Molyneaux reports that Johnston, who for several years worked a 34-foot boat, had been diving for geoducks, cucumbers and urchins when during the pandemic he obtained his crab license "and realized it was a fishery he could succeed in."

"I looked at how things were during COVID and I wasn't sure, but coming out of it I figured I could make it and started looking for someone to build a boat," Johnson told Molyneaux.

Johnston tapped Lowry early in the process.

"He was just finishing up three Bristol Bay boats and could pretty much start right away," said Johnston, "so I went with him."

Johnston's boat is the largest that Lowry's team has taken on thus far.

Molyneaux notes that Lowry enlisted Tom Drake of Cadre Marine for the design work.

"He was a welder at Maverik (Marine) when I worked there so he knows how things are done, so he's not designing what can't be built," Lowry said of Drake.

The Wild West's engine, Molyneaux writes, sits ahead of the vessel's fish hold, which can handle 15,000 pounds of live crab.

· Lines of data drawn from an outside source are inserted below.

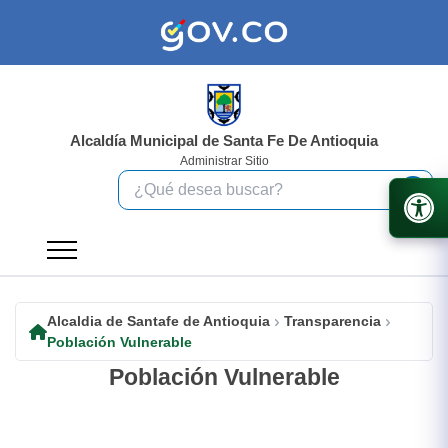
Alcaldía Municipal de Santa Fe De Antioquia
Administrar Sitio
Alcaldia de Santafe de Antioquia
Transparencia
Población Vulnerable
Población Vulnerable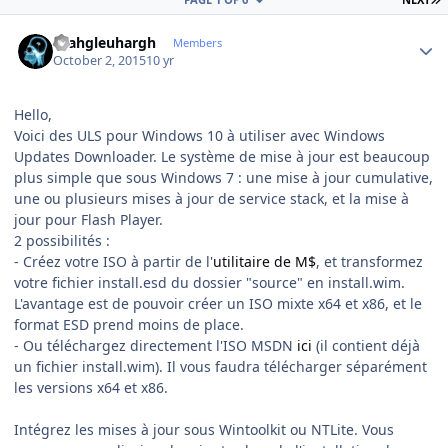
Author stats
rhahgleuhargh
Members
October 2, 2015
10 yr
Hello,
Voici des ULS pour Windows 10 à utiliser avec Windows
Updates Downloader. Le système de mise à jour est beaucoup
plus simple que sous Windows 7 : une mise à jour cumulative,
une ou plusieurs mises à jour de service stack, et la mise à
jour pour Flash Player.
2 possibilités :
- Créez votre ISO à partir de l'
utilitaire de M$
, et transformez
votre fichier install.esd du dossier "source" en install.wim.
L'avantage est de pouvoir créer un ISO mixte x64 et x86, et le
format ESD prend moins de place.
- Ou téléchargez directement l'ISO MSDN
ici
(il contient déjà
un fichier install.wim). Il vous faudra télécharger séparément
les versions x64 et x86.
Intégrez les mises à jour sous Wintoolkit ou NTLite. Vous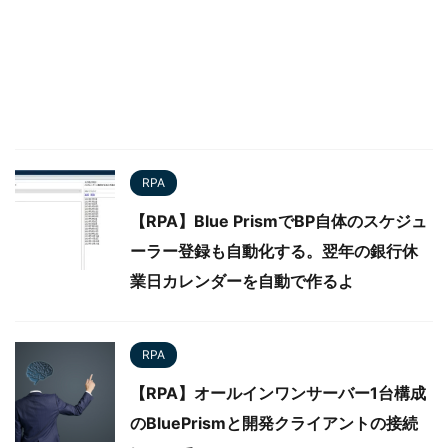
RPA
【RPA】Blue PrismでBP自体のスケジュ
ーラー登録も自動化する。翌年の銀行休
業日カレンダーを自動で作るよ
RPA
【RPA】オールインワンサーバー1台構成
のBluePrismと開発クライアントの接続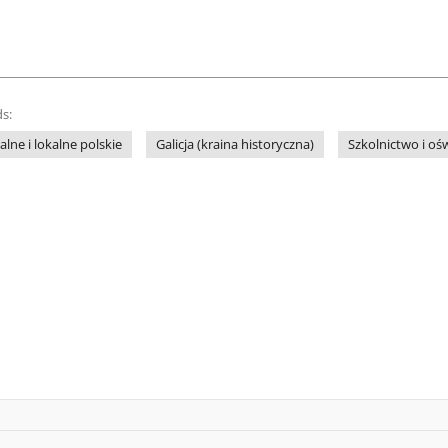
s:
lne i lokalne polskie
Galicja (kraina historyczna)
Szkolnictwo i oś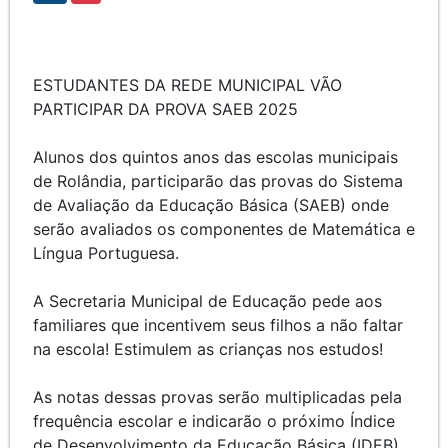
ESTUDANTES DA REDE MUNICIPAL VÃO
PARTICIPAR DA PROVA SAEB 2025
Alunos dos quintos anos das escolas municipais
de Rolândia, participarão das provas do Sistema
de Avaliação da Educação Básica (SAEB) onde
serão avaliados os componentes de Matemática e
Língua Portuguesa.
A Secretaria Municipal de Educação pede aos
familiares que incentivem seus filhos a não faltar
na escola! Estimulem as crianças nos estudos!
As notas dessas provas serão multiplicadas pela
frequência escolar e indicarão o próximo Índice
de Desenvolvimento da Educação Básica (IDEB)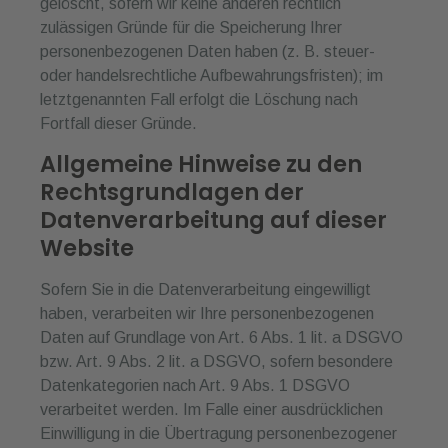
gelöscht, sofern wir keine anderen rechtlich
zulässigen Gründe für die Speicherung Ihrer
personenbezogenen Daten haben (z. B. steuer-
oder handelsrechtliche Aufbewahrungsfristen); im
letztgenannten Fall erfolgt die Löschung nach
Fortfall dieser Gründe.
Allgemeine Hinweise zu den
Rechtsgrundlagen der
Datenverarbeitung auf dieser
Website
Sofern Sie in die Datenverarbeitung eingewilligt
haben, verarbeiten wir Ihre personenbezogenen
Daten auf Grundlage von Art. 6 Abs. 1 lit. a DSGVO
bzw. Art. 9 Abs. 2 lit. a DSGVO, sofern besondere
Datenkategorien nach Art. 9 Abs. 1 DSGVO
verarbeitet werden. Im Falle einer ausdrücklichen
Einwilligung in die Übertragung personenbezogener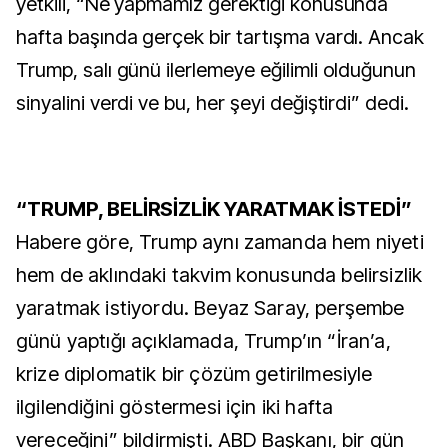
yetkili, “Ne yapmamız gerektiği konusunda
hafta başında gerçek bir tartışma vardı. Ancak
Trump, salı günü ilerlemeye eğilimli olduğunun
sinyalini verdi ve bu, her şeyi değiştirdi” dedi.
“TRUMP, BELİRSİZLİK YARATMAK İSTEDİ”
Habere göre, Trump aynı zamanda hem niyeti
hem de aklındaki takvim konusunda belirsizlik
yaratmak istiyordu. Beyaz Saray, perşembe
günü yaptığı açıklamada, Trump’ın “İran’a,
krize diplomatik bir çözüm getirilmesiyle
ilgilendiğini göstermesi için iki hafta
vereceğini” bildirmişti. ABD Başkanı, bir gün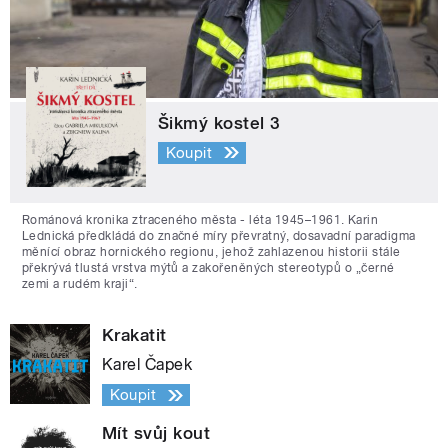
Šikmý kostel 3
Koupit
Románová kronika ztraceného města - léta 1945–1961. Karin
Lednická předkládá do značné míry převratný, dosavadní paradigma
měnící obraz hornického regionu, jehož zahlazenou historii stále
překrývá tlustá vrstva mýtů a zakořeněných stereotypů o „černé
zemi a rudém kraji“.
Krakatit
Karel Čapek
Koupit
Mít svůj kout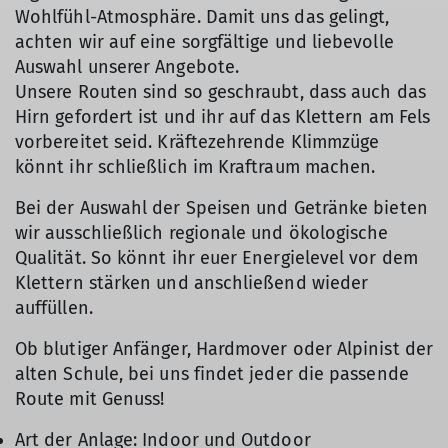
Wohlfühl-Atmosphäre. Damit uns das gelingt,
achten wir auf eine sorgfältige und liebevolle
Auswahl unserer Angebote.
Unsere Routen sind so geschraubt, dass auch das
Hirn gefordert ist und ihr auf das Klettern am Fels
vorbereitet seid. Kräftezehrende Klimmzüge
könnt ihr schließlich im Kraftraum machen.
Bei der Auswahl der Speisen und Getränke bieten
wir ausschließlich regionale und ökologische
Qualität. So könnt ihr euer Energielevel vor dem
Klettern stärken und anschließend wieder
auffüllen.
Ob blutiger Anfänger, Hardmover oder Alpinist der
alten Schule, bei uns findet jeder die passende
Route mit Genuss!
Art der Anlage: Indoor und Outdoor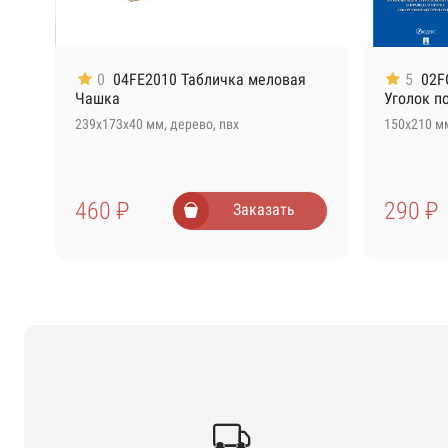
0
04FE2010 Табличка меловая
5
02F
Чашка
Уголок п
239х173х40 мм, дерево, пвх
150х210 м
460 ₽
290 ₽
Заказать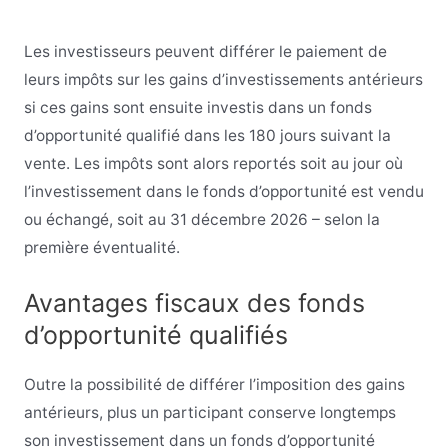
Les investisseurs peuvent différer le paiement de
leurs impôts sur les gains d’investissements antérieurs
si ces gains sont ensuite investis dans un fonds
d’opportunité qualifié dans les 180 jours suivant la
vente. Les impôts sont alors reportés soit au jour où
l’investissement dans le fonds d’opportunité est vendu
ou échangé, soit au 31 décembre 2026 – selon la
première éventualité.
Avantages fiscaux des fonds
d’opportunité qualifiés
Outre la possibilité de différer l’imposition des gains
antérieurs, plus un participant conserve longtemps
son investissement dans un fonds d’opportunité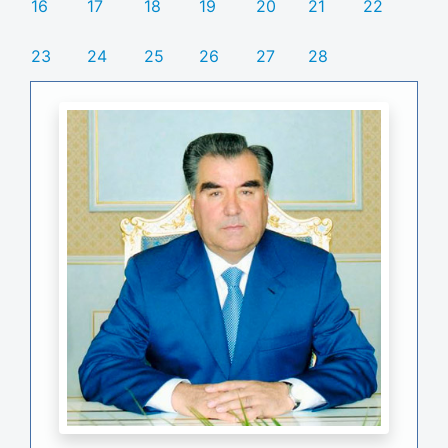
16
17
18
19
20
21
22
23
24
25
26
27
28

"With crab," Lowry told Molyneaux, "you've got the hold filled all the way and flowing over as more water is pumped in so that the crabs don't use up the oxygen and die."

Johnston, currently fishing out of Westport on southwest Washington's Pacific Coast, also fishes on Puget Sound and this fall will continue diving for sea urchins, cucumbers and geoducks.

"We also fish the tribal prawn fishery," he said to Molyneaux, "but we get that quota pretty quick."

When the National Fisherman went to print, Lowry was looking forward to getting Wild West in the water.

"We're about 20 miles from the harbor at La Conner," Molyneaux quotes Lowry. "I think we can get it down the road. I'm told we can."